Exercise prompt
Output the records from their start through the line containing "2. Вырезать и покрасить мини-тыквы", inclusive, as a Markdown table with columns Row and Text, one row per line and blank lines omitted.

** Opening Task material block **

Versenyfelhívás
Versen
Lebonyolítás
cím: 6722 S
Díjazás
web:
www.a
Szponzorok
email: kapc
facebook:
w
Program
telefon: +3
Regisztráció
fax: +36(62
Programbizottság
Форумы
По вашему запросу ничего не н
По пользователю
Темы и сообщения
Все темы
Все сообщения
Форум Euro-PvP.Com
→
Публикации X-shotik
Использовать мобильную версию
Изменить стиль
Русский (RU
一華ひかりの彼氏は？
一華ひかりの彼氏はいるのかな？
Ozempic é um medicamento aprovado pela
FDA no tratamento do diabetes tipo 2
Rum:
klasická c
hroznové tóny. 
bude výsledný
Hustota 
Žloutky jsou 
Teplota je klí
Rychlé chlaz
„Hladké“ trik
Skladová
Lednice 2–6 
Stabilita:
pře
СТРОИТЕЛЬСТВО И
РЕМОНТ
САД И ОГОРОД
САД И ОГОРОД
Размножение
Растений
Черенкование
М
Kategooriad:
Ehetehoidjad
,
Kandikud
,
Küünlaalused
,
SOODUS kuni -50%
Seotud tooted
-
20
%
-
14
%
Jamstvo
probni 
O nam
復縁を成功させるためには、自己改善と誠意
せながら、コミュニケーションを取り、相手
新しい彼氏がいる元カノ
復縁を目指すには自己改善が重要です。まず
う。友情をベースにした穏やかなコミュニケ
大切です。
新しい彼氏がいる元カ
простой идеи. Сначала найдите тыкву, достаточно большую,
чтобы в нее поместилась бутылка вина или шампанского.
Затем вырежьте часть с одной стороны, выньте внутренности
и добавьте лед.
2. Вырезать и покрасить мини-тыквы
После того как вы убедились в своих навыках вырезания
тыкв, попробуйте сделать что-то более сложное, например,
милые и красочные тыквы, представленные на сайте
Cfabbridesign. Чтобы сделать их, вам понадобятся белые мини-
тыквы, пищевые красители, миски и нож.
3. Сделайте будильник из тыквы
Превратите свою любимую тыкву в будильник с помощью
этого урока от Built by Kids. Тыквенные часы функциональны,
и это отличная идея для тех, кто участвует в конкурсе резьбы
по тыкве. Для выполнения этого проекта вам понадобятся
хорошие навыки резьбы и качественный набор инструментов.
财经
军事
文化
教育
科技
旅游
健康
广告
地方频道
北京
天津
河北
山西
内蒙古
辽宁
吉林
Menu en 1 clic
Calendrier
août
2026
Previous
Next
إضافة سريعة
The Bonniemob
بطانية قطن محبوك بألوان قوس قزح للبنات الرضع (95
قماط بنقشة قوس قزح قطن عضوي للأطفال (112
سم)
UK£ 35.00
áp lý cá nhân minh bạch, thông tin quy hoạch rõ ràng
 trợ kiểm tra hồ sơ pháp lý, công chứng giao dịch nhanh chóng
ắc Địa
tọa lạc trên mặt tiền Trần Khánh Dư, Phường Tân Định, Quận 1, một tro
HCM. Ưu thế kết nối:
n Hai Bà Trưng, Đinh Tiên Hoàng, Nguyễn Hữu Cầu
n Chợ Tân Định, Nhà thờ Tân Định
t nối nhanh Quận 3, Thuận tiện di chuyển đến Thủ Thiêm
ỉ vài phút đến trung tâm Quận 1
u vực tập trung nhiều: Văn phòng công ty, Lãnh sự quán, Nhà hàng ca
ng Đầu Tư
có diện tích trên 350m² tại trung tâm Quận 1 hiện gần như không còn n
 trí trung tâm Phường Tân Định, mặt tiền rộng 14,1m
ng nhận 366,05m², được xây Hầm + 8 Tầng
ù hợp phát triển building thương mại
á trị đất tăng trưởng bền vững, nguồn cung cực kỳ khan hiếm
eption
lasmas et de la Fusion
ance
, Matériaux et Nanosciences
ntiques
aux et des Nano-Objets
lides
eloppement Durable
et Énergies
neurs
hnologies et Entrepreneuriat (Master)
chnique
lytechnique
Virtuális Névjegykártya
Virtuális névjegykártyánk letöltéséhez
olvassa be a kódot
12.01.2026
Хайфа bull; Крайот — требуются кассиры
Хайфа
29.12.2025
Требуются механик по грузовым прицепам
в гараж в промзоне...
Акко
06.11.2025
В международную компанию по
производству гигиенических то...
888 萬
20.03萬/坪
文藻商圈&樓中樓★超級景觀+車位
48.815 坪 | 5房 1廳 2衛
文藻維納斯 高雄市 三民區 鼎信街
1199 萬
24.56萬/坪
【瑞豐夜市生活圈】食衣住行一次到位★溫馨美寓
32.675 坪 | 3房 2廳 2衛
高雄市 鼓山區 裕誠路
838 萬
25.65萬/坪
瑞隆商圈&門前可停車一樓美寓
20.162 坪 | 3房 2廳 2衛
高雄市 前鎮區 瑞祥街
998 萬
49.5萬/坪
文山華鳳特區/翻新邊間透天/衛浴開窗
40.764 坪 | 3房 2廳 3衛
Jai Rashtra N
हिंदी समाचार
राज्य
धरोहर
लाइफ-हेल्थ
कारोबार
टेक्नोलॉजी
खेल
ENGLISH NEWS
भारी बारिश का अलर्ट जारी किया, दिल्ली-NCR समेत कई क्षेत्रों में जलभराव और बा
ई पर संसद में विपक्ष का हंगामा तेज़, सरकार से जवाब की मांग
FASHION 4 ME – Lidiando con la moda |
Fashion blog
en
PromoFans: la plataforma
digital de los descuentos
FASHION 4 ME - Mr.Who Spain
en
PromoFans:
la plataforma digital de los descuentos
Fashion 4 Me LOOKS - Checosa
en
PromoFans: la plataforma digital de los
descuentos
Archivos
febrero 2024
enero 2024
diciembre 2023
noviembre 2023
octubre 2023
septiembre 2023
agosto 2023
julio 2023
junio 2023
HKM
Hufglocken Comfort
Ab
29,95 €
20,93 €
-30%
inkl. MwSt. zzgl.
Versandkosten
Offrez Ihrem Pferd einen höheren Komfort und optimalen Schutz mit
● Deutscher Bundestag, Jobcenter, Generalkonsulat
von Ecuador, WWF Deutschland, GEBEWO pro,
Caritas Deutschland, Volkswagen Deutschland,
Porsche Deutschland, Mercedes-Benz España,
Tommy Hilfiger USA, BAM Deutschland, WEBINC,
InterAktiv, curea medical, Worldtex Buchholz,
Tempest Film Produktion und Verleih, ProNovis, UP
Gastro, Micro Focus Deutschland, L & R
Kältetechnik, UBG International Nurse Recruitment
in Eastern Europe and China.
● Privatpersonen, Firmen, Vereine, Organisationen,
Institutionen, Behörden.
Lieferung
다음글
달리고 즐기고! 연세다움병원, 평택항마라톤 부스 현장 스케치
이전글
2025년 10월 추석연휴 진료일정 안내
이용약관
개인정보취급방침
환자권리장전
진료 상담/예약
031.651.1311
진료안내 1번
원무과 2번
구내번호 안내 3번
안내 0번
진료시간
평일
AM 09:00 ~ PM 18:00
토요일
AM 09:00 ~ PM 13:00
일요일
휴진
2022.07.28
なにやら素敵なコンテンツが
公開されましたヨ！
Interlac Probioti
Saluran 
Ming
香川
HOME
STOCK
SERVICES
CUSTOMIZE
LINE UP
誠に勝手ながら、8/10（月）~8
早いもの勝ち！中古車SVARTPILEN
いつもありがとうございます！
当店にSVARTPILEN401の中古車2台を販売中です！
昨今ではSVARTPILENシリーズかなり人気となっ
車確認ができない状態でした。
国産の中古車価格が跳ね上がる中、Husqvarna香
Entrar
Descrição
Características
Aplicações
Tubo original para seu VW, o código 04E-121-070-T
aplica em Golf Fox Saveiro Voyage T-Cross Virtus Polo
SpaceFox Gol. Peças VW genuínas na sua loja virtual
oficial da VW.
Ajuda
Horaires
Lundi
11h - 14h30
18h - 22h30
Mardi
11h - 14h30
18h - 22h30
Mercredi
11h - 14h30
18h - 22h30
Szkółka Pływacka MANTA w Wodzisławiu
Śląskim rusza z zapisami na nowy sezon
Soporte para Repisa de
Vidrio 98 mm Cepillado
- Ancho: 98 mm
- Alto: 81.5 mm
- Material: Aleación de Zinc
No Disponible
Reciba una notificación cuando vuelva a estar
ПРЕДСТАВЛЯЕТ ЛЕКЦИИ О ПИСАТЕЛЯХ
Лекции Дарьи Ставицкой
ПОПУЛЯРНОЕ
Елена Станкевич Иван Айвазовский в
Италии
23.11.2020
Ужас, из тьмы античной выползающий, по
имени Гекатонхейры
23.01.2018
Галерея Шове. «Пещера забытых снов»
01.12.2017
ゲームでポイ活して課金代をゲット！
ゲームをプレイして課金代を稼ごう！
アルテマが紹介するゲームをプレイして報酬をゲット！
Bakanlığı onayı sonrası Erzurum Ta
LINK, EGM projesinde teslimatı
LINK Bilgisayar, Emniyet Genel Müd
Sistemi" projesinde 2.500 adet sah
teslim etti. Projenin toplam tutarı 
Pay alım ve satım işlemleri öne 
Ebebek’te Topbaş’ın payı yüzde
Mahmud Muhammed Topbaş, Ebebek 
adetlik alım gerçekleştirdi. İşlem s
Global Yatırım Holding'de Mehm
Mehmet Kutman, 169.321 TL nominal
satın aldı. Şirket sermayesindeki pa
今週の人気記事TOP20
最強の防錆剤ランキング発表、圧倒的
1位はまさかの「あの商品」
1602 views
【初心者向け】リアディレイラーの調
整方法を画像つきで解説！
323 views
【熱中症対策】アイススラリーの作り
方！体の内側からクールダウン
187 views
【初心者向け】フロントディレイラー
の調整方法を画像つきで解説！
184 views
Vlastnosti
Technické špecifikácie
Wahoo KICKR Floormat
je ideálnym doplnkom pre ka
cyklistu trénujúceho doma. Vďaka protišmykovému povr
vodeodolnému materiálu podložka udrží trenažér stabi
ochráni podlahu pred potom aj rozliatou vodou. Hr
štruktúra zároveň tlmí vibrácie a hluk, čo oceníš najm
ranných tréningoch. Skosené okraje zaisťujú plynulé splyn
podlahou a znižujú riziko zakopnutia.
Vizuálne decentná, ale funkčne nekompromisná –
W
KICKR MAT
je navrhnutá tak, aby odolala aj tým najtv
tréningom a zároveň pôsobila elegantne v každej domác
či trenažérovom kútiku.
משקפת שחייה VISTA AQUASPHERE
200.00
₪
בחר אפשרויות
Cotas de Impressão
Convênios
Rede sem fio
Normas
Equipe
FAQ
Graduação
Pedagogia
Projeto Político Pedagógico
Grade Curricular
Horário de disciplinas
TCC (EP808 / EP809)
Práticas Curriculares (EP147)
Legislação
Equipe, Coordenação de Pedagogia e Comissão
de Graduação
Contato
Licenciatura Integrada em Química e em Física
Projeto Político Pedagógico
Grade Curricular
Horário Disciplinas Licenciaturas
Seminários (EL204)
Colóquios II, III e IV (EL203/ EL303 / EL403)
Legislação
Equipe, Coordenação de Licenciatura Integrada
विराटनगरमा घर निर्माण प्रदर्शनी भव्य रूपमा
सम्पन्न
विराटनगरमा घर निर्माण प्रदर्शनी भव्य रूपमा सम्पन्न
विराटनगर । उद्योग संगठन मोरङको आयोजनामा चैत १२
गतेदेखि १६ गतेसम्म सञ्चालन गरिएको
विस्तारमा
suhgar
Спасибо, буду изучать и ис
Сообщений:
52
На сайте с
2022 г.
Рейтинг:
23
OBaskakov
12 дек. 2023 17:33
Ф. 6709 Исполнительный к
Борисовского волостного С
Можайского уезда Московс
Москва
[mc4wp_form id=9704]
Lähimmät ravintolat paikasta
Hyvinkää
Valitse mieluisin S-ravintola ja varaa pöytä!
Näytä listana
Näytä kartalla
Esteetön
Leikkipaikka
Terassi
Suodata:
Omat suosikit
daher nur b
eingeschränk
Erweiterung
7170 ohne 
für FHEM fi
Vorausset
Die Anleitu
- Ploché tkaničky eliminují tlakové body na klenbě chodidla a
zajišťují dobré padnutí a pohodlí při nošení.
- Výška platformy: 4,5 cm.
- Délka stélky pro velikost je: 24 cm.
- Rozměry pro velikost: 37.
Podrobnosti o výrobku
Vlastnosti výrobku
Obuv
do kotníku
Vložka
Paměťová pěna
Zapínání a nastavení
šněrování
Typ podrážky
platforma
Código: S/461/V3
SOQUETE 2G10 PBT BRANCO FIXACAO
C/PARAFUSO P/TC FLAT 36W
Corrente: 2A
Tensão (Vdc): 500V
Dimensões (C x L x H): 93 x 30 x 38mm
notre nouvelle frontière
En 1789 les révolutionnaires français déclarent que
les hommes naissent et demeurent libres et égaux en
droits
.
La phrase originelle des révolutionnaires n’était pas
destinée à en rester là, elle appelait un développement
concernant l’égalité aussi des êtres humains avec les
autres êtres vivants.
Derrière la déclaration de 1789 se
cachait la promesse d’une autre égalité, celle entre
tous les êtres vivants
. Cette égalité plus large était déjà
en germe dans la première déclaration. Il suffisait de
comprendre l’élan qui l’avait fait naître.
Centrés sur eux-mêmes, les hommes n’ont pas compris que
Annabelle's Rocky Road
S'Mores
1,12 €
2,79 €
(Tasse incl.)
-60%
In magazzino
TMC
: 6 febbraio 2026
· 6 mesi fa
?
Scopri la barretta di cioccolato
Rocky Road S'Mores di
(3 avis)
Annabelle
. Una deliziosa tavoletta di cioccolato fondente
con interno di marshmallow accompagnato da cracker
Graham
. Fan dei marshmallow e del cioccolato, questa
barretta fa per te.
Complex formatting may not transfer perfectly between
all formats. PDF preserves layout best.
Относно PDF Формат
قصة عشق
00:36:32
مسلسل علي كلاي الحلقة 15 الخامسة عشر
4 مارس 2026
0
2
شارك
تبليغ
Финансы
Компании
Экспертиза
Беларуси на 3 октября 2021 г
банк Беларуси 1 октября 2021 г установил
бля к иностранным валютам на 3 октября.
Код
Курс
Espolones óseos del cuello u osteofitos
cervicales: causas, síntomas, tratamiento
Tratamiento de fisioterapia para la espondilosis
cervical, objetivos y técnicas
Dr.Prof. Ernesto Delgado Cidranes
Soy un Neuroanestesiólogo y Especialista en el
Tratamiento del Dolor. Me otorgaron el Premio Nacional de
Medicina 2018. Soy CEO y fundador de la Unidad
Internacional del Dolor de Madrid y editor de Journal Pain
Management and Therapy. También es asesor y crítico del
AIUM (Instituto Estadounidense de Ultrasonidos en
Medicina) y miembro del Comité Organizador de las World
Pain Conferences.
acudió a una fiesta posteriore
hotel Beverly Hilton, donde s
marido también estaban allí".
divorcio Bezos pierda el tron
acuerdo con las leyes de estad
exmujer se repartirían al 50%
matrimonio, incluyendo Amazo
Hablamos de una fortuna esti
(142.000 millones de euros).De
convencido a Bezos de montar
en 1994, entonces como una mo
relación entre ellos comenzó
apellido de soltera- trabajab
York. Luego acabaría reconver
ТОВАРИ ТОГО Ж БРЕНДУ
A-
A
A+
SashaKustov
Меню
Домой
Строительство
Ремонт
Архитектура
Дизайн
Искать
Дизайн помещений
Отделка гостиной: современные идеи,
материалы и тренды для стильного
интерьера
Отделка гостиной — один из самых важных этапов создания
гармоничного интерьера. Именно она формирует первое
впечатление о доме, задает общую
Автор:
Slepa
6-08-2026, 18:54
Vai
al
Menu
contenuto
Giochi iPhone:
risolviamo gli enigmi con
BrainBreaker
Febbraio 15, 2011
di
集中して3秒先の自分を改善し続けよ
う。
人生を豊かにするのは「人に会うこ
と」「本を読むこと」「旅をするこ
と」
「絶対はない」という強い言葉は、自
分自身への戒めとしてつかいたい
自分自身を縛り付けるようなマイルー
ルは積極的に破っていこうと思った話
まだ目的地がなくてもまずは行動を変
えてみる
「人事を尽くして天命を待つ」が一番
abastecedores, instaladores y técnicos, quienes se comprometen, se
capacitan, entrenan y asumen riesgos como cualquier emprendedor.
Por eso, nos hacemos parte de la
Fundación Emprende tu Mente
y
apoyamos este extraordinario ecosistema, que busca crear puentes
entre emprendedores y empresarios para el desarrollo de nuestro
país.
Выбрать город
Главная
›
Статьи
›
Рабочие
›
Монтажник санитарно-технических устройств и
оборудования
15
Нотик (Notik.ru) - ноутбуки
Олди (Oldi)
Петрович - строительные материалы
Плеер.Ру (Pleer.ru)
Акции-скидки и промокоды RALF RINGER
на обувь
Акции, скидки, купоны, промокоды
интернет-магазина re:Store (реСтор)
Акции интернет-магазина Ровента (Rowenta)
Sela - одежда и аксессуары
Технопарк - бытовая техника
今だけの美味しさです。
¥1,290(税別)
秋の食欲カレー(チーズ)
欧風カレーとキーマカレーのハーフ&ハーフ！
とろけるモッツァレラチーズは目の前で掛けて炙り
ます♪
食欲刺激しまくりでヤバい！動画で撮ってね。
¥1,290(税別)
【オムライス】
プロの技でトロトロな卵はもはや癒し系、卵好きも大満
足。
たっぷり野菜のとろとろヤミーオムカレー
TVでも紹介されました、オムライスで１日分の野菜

** Closing Task material block **

Final answer
| Row | Text |
|---|---|
| 1 | Versenyfelhívás |
| 2 | Versen |
| 3 | Lebonyolítás |
| 4 | cím: 6722 S |
| 5 | Díjazás |
| 6 | web: |
| 7 | www.a |
| 8 | Szponzorok |
| 9 | email: kapc |
| 10 | facebook: |
| 11 | w |
| 12 | Program |
| 13 | telefon: +3 |
| 14 | Regisztráció |
| 15 | fax: +36(62 |
| 16 | Programbizottság |
| 17 | Форумы |
| 18 | По вашему запросу ничего не н |
| 19 | По пользователю |
| 20 | Темы и сообщения |
| 21 | Все темы |
| 22 | Все сообщения |
| 23 | Форум Euro-PvP.Com |
| 24 | → |
| 25 | Публикации X-shotik |
| 26 | Использовать мобильную версию |
| 27 | Изменить стиль |
| 28 | Русский (RU |
| 29 | 一華ひかりの彼氏は？ |
| 30 | 一華ひかりの彼氏はいるのかな？ |
| 31 | Ozempic é um medicamento aprovado pela |
| 32 | FDA no tratamento do diabetes tipo 2 |
| 33 | Rum: |
| 34 | klasická c |
| 35 | hroznové tóny.  |
| 36 | bude výsledný |
| 37 | Hustota  |
| 38 | Žloutky jsou  |
| 39 | Teplota je klí |
| 40 | Rychlé chlaz |
| 41 | „Hladké“ trik |
| 42 | Skladová |
| 43 | Lednice 2–6  |
| 44 | Stabilita: |
| 45 | pře |
| 46 | СТРОИТЕЛЬСТВО И |
| 47 | РЕМОНТ |
| 48 | САД И ОГОРОД |
| 49 | САД И ОГОРОД |
| 50 | Размножение |
| 51 | Растений |
| 52 | Черенкование |
| 53 | М |
| 54 | Kategooriad: |
| 55 | Ehetehoidjad |
| 56 | , |
| 57 | Kandikud |
| 58 | , |
| 59 | Küünlaalused |
| 60 | , |
| 61 | SOODUS kuni -50% |
| 62 | Seotud tooted |
| 63 | - |
| 64 | 20 |
| 65 | % |
| 66 | - |
| 67 | 14 |
| 68 | % |
| 69 | Jamstvo |
| 70 | probni  |
| 71 | O nam |
| 72 | 復縁を成功させるためには、自己改善と誠意 |
| 73 | せながら、コミュニケーションを取り、相手 |
| 74 | 新しい彼氏がいる元カノ |
| 75 | 復縁を目指すには自己改善が重要です。まず |
| 76 | う。友情をベースにした穏やかなコミュニケ |
| 77 | 大切です。 |
| 78 | 新しい彼氏がいる元カ |
| 79 | простой идеи. Сначала найдите тыкву, достаточно большую, |
| 80 | чтобы в нее поместилась бутылка вина или шампанского. |
| 81 | Затем вырежьте часть с одной стороны, выньте внутренности |
| 82 | и добавьте лед. |
| 83 | 2. Вырезать и покрасить мини-тыквы |